13MW ECCD can reduce sawtooth period below NTM trigger level

>10MW ICRH can supplement ECCD for longer natural sawtooth periods

Active feedback and q=1 surface control enhance control efficacy

Abstract

13MW of electron cyclotron current drive (ECCD) power deposited inside the q = 1 surface is likely to reduce the sawtooth period in ITER baseline scenario below the level empirically predicted to trigger neo-classical tearing modes (NTMs). However, since the ECCD control scheme is solely predicated upon changing the local magnetic shear, it is prudent to plan to use a complementary scheme which directly decreases the potential energy of the kink mode in order to reduce the sawtooth period.
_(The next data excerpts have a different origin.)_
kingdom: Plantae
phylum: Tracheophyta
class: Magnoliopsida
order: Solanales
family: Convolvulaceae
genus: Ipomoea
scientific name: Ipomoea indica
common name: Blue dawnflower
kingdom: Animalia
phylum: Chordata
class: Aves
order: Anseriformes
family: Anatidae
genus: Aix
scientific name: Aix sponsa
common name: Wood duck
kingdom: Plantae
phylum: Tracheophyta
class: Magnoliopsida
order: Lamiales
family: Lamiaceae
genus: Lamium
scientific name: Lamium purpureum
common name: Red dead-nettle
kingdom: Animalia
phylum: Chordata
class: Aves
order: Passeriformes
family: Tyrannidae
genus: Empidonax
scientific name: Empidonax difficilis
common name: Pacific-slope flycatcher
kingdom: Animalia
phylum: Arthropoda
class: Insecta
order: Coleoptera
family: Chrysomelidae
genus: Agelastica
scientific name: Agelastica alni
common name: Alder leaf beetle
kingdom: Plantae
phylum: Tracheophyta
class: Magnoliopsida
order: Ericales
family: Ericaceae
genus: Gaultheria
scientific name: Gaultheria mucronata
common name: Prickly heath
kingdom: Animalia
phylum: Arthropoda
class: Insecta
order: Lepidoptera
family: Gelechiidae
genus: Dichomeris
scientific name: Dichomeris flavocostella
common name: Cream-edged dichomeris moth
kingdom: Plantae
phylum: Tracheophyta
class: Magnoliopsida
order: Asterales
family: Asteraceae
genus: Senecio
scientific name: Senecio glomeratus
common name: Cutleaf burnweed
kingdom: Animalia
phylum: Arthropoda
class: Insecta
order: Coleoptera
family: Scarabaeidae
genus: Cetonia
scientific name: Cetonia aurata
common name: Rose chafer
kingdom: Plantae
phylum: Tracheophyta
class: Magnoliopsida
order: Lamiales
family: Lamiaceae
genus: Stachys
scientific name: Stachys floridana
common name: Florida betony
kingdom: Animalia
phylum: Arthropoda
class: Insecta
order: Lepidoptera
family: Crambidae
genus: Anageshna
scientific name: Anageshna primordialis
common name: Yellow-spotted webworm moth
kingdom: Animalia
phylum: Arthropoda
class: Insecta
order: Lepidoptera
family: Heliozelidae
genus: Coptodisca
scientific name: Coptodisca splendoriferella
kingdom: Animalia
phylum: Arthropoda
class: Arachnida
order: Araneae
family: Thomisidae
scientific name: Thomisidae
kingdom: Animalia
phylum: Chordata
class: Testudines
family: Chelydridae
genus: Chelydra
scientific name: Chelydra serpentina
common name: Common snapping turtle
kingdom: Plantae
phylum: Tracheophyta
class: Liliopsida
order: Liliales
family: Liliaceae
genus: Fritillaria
In the event that the natural sawtooth period is longer than expected, due to enhanced alpha particle stabilisation for instance, this ancillary sawtooth control can be provided from > 10MW of ion cyclotron resonance heating (ICRH) power with a resonance just inside the q = 1 surface. Both ECCD and ICRH control schemes would benefit greatly from active feedback of the deposition with respect to the rational surface. If the q = 1 surface can be maintained closer to the magnetic axis, the efficacy of ECCD and ICRH schemes significantly increases, the negative effect on the fusion gain is reduced, and off-axis negative-ion neutral beam injection (NNBI) can also be considered for sawtooth control. Consequently, schemes to reduce the q = 1 radius are highly desirable, such as early heating to delay the current penetration and, of course, active sawtooth destabilisation to mediate small frequent sawteeth and retain a small q = 1 radius.